You will find below an overview of the solutions selected at each step of the machine learning lifecycle.

Data annotation

Label Studio is a tool that convinced us thanks to its intuitive interface, its numerous annotation templates for different use cases, and its ease of use for multiple annotators campaign.

We chose the Community version for cost reasons. One of the main features missing from this version is user management, which could be very useful in the case of an outsourced campaign.

Exploration

For exploration purposes, we chose Sagemaker Studio which allows us to easily access several (AWS managed) CPU and GPU instances. We also made a custom Docker image available on notebooks to import custom functions.

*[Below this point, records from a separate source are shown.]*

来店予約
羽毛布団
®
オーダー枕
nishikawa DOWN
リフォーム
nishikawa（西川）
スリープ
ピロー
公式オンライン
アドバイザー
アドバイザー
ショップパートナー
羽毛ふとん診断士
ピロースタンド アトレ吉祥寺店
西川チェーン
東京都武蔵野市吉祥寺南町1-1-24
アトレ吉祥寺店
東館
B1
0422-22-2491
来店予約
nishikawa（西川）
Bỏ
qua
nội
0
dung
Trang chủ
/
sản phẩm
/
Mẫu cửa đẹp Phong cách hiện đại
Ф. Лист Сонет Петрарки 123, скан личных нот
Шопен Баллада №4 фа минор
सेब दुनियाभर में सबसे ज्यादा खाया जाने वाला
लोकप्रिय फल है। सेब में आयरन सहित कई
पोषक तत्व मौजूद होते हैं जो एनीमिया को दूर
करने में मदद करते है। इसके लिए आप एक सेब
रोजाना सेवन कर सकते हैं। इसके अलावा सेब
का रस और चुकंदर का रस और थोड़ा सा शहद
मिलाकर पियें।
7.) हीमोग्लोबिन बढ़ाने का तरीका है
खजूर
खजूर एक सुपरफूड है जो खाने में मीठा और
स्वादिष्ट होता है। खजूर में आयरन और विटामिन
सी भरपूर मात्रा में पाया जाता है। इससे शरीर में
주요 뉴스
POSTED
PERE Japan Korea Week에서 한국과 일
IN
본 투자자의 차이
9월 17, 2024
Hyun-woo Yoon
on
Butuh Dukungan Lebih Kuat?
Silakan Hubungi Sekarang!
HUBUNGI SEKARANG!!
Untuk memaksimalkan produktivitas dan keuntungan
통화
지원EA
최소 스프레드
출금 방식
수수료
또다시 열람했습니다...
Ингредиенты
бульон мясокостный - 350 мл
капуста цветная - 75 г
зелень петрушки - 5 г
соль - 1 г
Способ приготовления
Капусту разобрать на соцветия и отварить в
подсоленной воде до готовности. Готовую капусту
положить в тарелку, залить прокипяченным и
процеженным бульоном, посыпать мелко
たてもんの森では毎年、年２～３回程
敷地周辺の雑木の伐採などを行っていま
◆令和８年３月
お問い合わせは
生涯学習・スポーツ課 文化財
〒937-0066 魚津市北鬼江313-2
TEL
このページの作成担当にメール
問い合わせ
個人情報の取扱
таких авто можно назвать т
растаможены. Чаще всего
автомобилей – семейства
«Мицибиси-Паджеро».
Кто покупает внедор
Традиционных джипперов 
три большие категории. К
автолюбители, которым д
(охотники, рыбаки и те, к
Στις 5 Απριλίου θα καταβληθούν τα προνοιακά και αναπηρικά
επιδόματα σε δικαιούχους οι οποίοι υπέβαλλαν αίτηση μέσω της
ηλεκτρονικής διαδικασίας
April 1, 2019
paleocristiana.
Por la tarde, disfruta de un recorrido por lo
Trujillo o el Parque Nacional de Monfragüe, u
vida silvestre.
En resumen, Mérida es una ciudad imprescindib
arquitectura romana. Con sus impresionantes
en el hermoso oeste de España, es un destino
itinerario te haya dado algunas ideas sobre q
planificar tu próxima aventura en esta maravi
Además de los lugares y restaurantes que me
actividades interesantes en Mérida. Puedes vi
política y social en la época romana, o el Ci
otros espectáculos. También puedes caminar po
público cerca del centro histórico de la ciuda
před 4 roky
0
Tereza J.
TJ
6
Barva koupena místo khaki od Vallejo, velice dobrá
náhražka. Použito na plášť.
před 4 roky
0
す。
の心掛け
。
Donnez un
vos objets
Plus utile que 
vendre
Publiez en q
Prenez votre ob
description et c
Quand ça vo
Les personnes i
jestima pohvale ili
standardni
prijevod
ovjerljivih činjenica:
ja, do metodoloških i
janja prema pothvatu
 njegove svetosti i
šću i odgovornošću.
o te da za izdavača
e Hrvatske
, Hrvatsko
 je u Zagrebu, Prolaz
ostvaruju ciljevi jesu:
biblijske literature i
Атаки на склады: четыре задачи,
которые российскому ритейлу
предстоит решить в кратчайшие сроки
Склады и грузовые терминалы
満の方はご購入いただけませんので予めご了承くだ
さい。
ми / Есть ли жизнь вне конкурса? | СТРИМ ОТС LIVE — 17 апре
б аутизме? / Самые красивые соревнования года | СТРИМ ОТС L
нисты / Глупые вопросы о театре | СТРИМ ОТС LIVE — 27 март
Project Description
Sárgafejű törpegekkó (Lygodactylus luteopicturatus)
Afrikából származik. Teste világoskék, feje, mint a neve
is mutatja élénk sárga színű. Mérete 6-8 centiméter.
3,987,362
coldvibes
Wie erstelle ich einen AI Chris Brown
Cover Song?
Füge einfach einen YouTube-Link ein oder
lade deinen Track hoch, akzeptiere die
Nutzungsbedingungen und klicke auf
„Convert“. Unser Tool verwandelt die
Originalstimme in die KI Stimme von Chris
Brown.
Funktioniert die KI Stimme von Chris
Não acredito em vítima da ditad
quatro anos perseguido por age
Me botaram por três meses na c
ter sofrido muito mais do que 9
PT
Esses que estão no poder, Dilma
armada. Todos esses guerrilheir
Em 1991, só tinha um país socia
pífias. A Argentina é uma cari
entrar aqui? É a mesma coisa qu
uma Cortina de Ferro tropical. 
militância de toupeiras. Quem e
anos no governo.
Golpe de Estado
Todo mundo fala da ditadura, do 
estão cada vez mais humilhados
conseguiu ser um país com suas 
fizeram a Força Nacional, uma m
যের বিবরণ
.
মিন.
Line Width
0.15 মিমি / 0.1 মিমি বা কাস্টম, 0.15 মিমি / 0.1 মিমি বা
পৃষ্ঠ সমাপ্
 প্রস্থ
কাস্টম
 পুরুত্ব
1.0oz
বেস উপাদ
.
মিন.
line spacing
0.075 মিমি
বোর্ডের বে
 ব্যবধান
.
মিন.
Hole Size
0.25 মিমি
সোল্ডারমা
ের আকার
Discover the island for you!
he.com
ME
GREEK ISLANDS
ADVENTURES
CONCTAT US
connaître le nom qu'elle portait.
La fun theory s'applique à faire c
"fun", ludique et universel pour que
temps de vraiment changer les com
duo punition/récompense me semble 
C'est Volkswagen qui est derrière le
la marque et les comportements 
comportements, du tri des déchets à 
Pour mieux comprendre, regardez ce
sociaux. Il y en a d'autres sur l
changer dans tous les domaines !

Some downsides are the instance set up time, which can take up to a dozen minutes and the difficulty to setup notebook’s auto-shutdown.

Hyperparameter tuning

We set up a Prefect orchestrator to launch many independent trainings on Kubernetes nodes. We are aware that Prefect is nor widely used for hyperparameters tuning purpose. However, there are two main reasons for this choice:
- Some internally-developed models require several training hours and compute resources, which makes mono-instance solutions inefficient.
- We already have a Prefect orchestrator deployed internally. Having the right infrastructure to do hyperparameter tuning at scale was probably the most painful part for us.

Experiment tracking

We use MLflow to track each experiment. Just like Label Studio, we deployed the open source version on our Kubernetes cluster. At each MLflow run (equivalent to one model training), we store the model, hyperparameters, metrics, the training script source and the dataset, for reproducibility purposes.

So far, we are mainly satisfied with it. However, are missing a role-based access control system for certain features, such as the model registry.

Deployment

Sagemaker endpoint was the retained solution for endpoints deployment. One of the major advantages was the seamless MLflow integration which makes deployment possible with a few lines of codes without having to manage infrastructure during MLE’s workflow. Our model is logged as an artifact on MLflow using the pyfunc format. Pyfunc is a “model flavour” that helps to serve models in an unique and generic format, regardless of the python ML library being used under the hood.

There are variety of available instances with CPUs or GPUs offered with AWS SageMaker Endpoint, as well as the managed autoscaling

However, costs can quickly increase with a running instance 24/7 for a real-time inference endpoint, that’s why we only choose to deploy few endpoints. A solution in order to save costs is also to consider other AWS solutions like Async Inferences or Multi-Model Endpoints However there are not supported with MLflow-pyfunc yet.

Monitoring

There are two ways to monitor models: infrastructure monitoring and model performance monitoring.

For the first one, we rely on the official Sagemaker integration with Datadog to automatically send infrastructure logs to the Datadog application.

For the second one, we use the Datadog Alerting service to receive notifications in case of anomalies, such as data drift or prediction drift.

Artefact Management

For models and datasets management, we are simply using an s3 bucket with some naming conventions to organize folders. We chose this option primarily because of its simplicity. Our needs for models retraining is pretty low, so they’re not updated frequently. We don’t need anything behind the S3 bucket versioning options.

Next steps

After a year and a half of benchmarking and implementing MLOps tools at Doctrine, we can finally begin integrating them into our machine learning workflows. We are confident that this integration will help us improve our ML practices. It is important to keep in mind that this delivery was a first step and only contained the main features, not all of them. There are still improvements to make and we are aware that it is a continuous work and, meaning that if our needs change, the tooling also has to change.